Senator for Katsina Central
- In office May 2011 – December 2011
- Preceded by: Ibrahim M. Ida
- Succeeded by: Abubakar Sadiq Yar'adua
- In office November 2013 – May 2015
- Preceded by: Abubakar Sadiq Yar'adua
- Succeeded by: Kurfi Umaru

Personal details
- Born: Katsina, Nigeria
- Party: Congress for Progressive Change (CPC)

= Ahmed Sani Stores =

Nigerian politician

Ahmed Sani Stores is a Nigerian politician who was elected as Senator for Katsina Central, in Katsina State, in the 9 April 2011 national elections.

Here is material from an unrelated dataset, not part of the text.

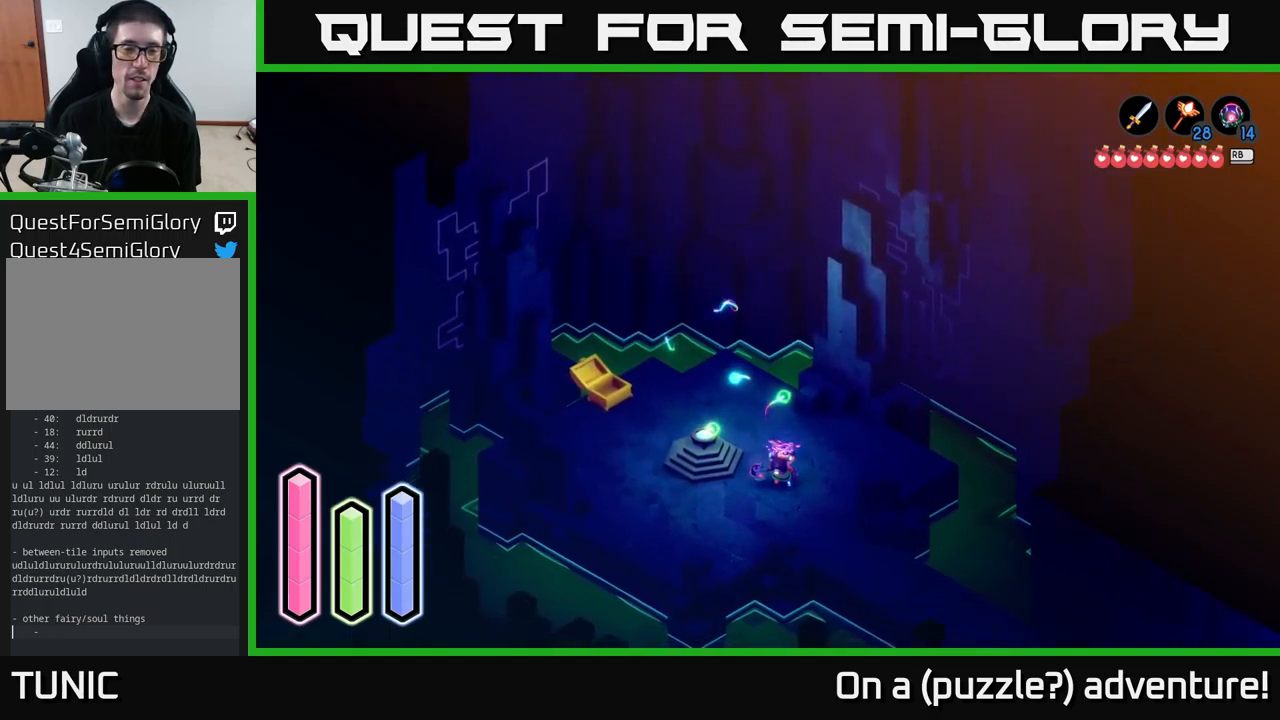
{"buttons": ["A"], "left_stick": "down-right", "right_stick": "center", "events": [[234, "left_stick", "down-right"], [450, "A", "down"]]}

He was elected on the Congress for Progressive Change (CPC) ticket.

Ahmed Sani Stores was born in Kangiwa ward in Katsina city.
He was educated at North East Worcestershire College, Bromsgrove, London, and became a financial and export consultant.
He has experience in Solar and Wind power generation.
While based in London, in 2003 he was one of the founders of the Foundation for Good Governance and Development in Nigeria.

Stores returned to Nigeria to compete in the Senatorial election.
It was reported that at one point during the campaign Ahmed Sani Stores was taken to a magistrates court and charged for perpetrating violence.
In the 9 April 2011 election, Ahmed Sani Store defeated Ibrahim M. Ida of the People's Democratic Party (PDP) with 267,154 votes to Ida's 188,205.